LISTING –
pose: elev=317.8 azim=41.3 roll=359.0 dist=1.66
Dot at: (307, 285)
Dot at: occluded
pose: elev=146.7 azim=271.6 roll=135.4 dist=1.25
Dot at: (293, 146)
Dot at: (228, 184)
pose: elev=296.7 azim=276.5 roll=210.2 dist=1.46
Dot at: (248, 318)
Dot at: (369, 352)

--

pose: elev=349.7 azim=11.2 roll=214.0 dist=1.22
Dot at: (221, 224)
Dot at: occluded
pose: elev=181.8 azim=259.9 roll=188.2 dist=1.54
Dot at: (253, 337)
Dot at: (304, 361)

* * *

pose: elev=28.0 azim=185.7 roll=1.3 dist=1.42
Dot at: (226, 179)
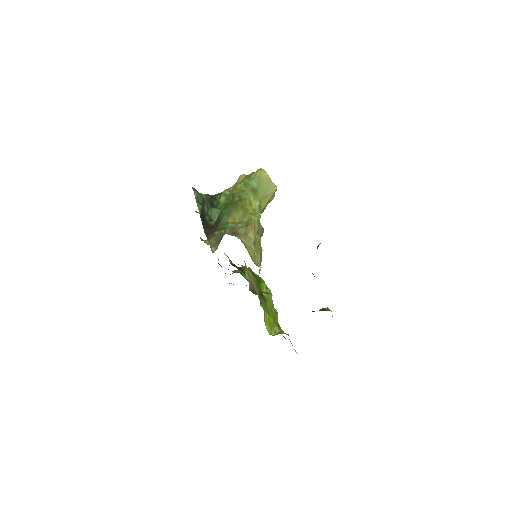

STATED GOAL – Could you echo the data that opens with the line containing "pose: elev=317.8 azim=41.3" and closes with the line containing "Dot at: (369, 352)", with both of those lines included?

ANSWER FOR THE TASK –
pose: elev=317.8 azim=41.3 roll=359.0 dist=1.66
Dot at: (307, 285)
Dot at: occluded
pose: elev=146.7 azim=271.6 roll=135.4 dist=1.25
Dot at: (293, 146)
Dot at: (228, 184)
pose: elev=296.7 azim=276.5 roll=210.2 dist=1.46
Dot at: (248, 318)
Dot at: (369, 352)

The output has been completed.